• **RECORDS SUPPLIED**:
⟨

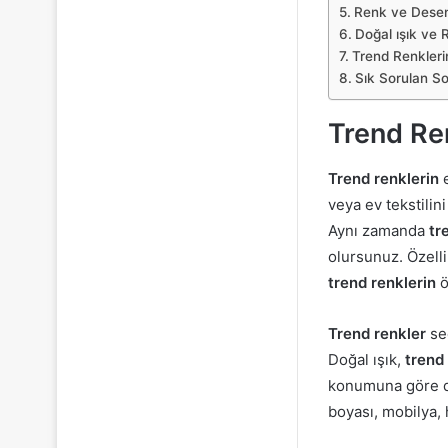
Renk ve Desen
Doğal ışık ve 
Trend Renkleri
Sık Sorulan So
Trend Re
Trend renklerin
e
veya ev tekstilin
Aynı zamanda
tr
olursunuz. Özelli
trend renklerin
ö
Trend renkler
seç
Doğal ışık,
trend
konumuna göre 
boyası, mobilya,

⟩

• **EXERCISE**: Give back, word for word, only the lines from the one containing "Doğal ışık ve" through the closing line of the entries.

• **TASK RESPONSE**:
Doğal ışık ve 
Trend Renkleri
Sık Sorulan So
Trend Re
Trend renklerin
e
veya ev tekstilin
Aynı zamanda
tr
olursunuz. Özelli
trend renklerin
ö
Trend renkler
seç
Doğal ışık,
trend
konumuna göre 
boyası, mobilya,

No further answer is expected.